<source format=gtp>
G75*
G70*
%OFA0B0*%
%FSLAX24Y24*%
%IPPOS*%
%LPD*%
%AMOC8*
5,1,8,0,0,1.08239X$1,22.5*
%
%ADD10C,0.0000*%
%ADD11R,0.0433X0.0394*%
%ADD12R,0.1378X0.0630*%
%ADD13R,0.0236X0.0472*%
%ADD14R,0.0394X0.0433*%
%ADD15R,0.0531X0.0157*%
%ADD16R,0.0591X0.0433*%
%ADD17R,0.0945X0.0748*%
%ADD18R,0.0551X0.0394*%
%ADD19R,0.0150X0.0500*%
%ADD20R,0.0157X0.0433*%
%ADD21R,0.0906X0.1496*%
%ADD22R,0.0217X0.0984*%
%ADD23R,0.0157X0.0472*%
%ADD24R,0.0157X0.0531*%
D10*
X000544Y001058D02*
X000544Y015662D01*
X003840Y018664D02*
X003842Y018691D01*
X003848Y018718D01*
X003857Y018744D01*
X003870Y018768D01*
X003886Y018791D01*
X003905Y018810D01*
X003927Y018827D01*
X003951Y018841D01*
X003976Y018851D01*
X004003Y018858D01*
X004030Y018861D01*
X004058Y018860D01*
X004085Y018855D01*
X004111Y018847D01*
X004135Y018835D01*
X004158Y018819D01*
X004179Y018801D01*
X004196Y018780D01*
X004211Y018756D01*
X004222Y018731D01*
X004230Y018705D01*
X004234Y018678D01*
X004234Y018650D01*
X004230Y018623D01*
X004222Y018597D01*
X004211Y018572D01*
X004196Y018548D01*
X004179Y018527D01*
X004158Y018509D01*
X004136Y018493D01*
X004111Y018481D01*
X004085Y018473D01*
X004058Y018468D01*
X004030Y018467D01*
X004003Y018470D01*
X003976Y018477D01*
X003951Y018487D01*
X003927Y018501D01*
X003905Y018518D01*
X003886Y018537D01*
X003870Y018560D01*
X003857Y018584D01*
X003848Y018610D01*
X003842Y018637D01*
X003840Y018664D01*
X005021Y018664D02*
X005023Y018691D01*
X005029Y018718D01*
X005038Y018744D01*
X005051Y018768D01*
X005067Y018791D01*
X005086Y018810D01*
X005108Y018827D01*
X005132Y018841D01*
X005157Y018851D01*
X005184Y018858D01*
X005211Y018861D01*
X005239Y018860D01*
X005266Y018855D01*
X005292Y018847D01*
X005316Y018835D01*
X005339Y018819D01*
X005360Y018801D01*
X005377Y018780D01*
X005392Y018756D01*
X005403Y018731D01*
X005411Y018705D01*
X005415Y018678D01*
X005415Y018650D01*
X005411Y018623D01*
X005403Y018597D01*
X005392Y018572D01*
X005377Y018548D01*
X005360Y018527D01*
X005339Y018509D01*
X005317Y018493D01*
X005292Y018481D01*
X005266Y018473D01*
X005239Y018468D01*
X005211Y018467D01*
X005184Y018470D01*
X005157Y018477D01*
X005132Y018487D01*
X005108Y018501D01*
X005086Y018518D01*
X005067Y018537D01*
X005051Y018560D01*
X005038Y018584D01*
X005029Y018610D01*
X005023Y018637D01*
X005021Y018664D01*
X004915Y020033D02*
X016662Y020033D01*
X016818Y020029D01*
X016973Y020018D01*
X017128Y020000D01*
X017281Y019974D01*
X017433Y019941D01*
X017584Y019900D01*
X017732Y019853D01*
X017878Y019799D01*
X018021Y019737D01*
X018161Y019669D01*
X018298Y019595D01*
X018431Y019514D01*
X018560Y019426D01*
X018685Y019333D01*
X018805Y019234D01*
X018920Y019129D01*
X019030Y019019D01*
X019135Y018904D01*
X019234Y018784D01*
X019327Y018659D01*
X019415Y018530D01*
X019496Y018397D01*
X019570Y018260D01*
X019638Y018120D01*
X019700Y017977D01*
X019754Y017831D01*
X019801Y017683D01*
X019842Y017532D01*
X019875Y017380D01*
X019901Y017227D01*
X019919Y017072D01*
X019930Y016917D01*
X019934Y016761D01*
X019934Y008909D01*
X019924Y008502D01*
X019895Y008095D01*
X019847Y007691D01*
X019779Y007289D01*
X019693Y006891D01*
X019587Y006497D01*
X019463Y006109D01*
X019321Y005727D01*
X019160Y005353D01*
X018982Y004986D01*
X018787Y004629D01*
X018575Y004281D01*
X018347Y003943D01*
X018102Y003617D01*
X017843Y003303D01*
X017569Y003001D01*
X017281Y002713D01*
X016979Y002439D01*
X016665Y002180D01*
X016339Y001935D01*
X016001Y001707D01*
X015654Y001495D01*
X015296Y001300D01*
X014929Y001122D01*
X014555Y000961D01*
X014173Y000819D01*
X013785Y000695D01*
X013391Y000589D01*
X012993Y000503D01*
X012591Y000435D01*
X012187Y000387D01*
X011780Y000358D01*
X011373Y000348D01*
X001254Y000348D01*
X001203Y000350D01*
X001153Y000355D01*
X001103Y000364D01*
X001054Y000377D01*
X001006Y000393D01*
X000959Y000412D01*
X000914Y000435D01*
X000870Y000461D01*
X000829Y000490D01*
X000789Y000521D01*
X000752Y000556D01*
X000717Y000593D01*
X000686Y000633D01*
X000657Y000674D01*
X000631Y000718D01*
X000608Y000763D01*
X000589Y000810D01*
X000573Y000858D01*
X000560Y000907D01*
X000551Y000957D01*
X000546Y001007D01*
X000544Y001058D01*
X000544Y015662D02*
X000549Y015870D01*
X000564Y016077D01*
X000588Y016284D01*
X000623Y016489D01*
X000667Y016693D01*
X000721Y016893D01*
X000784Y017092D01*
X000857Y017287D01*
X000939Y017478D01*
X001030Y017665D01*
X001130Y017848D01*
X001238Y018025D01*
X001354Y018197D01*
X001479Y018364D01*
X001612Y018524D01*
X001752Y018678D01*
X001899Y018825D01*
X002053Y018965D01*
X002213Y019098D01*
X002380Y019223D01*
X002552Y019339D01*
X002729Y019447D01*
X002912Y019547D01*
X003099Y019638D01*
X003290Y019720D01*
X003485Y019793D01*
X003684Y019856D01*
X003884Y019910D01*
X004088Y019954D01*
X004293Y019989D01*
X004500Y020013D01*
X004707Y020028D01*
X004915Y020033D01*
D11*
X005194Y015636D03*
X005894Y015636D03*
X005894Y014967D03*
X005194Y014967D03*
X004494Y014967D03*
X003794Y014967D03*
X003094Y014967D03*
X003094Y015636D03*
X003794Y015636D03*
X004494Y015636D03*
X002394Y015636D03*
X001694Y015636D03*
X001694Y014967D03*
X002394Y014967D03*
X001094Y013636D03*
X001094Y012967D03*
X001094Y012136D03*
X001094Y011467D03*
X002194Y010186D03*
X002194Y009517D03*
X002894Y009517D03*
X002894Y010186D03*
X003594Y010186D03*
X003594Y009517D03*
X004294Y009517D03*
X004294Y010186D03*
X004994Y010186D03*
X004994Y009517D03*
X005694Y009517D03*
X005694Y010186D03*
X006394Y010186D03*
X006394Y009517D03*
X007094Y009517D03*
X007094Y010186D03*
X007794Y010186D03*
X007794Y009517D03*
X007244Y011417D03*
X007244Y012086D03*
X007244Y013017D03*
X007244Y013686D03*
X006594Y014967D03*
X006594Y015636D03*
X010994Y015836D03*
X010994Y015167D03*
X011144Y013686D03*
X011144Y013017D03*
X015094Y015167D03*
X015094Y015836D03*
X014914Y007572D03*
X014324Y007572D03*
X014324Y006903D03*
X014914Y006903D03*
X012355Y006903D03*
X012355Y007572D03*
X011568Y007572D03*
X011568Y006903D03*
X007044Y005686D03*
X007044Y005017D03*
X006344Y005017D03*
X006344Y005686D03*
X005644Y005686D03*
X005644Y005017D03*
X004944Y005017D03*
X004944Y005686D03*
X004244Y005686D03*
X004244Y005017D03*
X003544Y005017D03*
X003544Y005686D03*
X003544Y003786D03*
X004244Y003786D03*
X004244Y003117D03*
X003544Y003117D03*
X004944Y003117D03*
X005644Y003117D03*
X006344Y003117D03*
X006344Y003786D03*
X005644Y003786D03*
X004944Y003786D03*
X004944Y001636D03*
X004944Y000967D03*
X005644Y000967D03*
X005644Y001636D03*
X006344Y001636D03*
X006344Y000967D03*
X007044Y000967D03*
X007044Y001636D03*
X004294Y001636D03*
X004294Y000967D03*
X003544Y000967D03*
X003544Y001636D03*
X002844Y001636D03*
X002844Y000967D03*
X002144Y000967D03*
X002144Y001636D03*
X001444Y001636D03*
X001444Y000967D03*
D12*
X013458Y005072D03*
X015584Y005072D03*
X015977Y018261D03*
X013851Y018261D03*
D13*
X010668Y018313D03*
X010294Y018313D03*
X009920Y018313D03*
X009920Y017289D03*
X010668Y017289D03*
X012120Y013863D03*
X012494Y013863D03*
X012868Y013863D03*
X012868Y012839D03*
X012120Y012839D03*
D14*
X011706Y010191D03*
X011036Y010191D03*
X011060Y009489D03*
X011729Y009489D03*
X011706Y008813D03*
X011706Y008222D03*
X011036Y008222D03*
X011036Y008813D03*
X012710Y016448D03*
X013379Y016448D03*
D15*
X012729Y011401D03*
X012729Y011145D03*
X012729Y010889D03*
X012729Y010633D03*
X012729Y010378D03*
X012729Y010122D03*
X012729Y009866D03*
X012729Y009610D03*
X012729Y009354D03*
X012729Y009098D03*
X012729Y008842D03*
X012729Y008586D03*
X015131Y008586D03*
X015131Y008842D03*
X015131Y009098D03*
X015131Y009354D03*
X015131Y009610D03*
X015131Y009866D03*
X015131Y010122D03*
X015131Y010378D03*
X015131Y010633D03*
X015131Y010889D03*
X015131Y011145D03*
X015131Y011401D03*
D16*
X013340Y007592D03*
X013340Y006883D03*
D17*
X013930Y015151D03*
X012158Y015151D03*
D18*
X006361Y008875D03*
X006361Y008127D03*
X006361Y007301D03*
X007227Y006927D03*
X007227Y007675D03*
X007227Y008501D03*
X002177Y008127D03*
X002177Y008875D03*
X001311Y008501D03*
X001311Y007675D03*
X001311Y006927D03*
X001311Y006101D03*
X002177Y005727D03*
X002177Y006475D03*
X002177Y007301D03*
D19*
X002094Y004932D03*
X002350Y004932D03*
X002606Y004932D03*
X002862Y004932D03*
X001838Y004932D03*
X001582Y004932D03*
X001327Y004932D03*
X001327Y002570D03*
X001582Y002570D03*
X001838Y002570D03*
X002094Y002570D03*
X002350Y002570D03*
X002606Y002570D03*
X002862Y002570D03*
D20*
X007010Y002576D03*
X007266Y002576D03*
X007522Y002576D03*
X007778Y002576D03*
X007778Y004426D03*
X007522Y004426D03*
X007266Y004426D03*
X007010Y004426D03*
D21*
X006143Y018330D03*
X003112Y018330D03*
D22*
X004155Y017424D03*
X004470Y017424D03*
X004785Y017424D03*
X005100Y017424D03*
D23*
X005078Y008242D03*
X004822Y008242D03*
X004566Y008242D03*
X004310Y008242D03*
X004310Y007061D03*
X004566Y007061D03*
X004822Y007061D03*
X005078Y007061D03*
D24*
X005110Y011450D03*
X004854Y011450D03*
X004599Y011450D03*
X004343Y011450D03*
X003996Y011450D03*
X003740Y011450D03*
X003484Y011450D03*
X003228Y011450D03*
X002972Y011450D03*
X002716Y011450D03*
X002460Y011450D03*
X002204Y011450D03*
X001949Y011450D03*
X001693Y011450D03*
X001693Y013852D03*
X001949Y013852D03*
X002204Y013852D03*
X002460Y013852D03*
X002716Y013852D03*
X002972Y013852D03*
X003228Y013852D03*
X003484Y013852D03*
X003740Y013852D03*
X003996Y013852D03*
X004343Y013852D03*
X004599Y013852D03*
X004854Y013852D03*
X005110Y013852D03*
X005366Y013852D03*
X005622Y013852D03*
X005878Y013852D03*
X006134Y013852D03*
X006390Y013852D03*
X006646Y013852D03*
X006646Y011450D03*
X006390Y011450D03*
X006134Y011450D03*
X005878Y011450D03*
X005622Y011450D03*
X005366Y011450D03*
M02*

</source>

----------

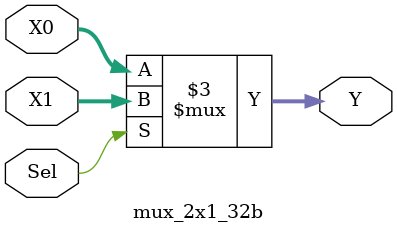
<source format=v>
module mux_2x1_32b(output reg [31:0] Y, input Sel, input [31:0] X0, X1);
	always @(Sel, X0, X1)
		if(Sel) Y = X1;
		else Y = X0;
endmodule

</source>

----------

Reprint exactly the lines above that start at the one with "<source format=gtp>" and end at the one with "X004222Y018731D01*", keeping both and adding none.

<source format=gtp>
G75*
G70*
%OFA0B0*%
%FSLAX24Y24*%
%IPPOS*%
%LPD*%
%AMOC8*
5,1,8,0,0,1.08239X$1,22.5*
%
%ADD10C,0.0000*%
%ADD11R,0.0433X0.0394*%
%ADD12R,0.1378X0.0630*%
%ADD13R,0.0236X0.0472*%
%ADD14R,0.0394X0.0433*%
%ADD15R,0.0531X0.0157*%
%ADD16R,0.0591X0.0433*%
%ADD17R,0.0945X0.0748*%
%ADD18R,0.0551X0.0394*%
%ADD19R,0.0150X0.0500*%
%ADD20R,0.0157X0.0433*%
%ADD21R,0.0906X0.1496*%
%ADD22R,0.0217X0.0984*%
%ADD23R,0.0157X0.0472*%
%ADD24R,0.0157X0.0531*%
D10*
X000544Y001058D02*
X000544Y015662D01*
X003840Y018664D02*
X003842Y018691D01*
X003848Y018718D01*
X003857Y018744D01*
X003870Y018768D01*
X003886Y018791D01*
X003905Y018810D01*
X003927Y018827D01*
X003951Y018841D01*
X003976Y018851D01*
X004003Y018858D01*
X004030Y018861D01*
X004058Y018860D01*
X004085Y018855D01*
X004111Y018847D01*
X004135Y018835D01*
X004158Y018819D01*
X004179Y018801D01*
X004196Y018780D01*
X004211Y018756D01*
X004222Y018731D01*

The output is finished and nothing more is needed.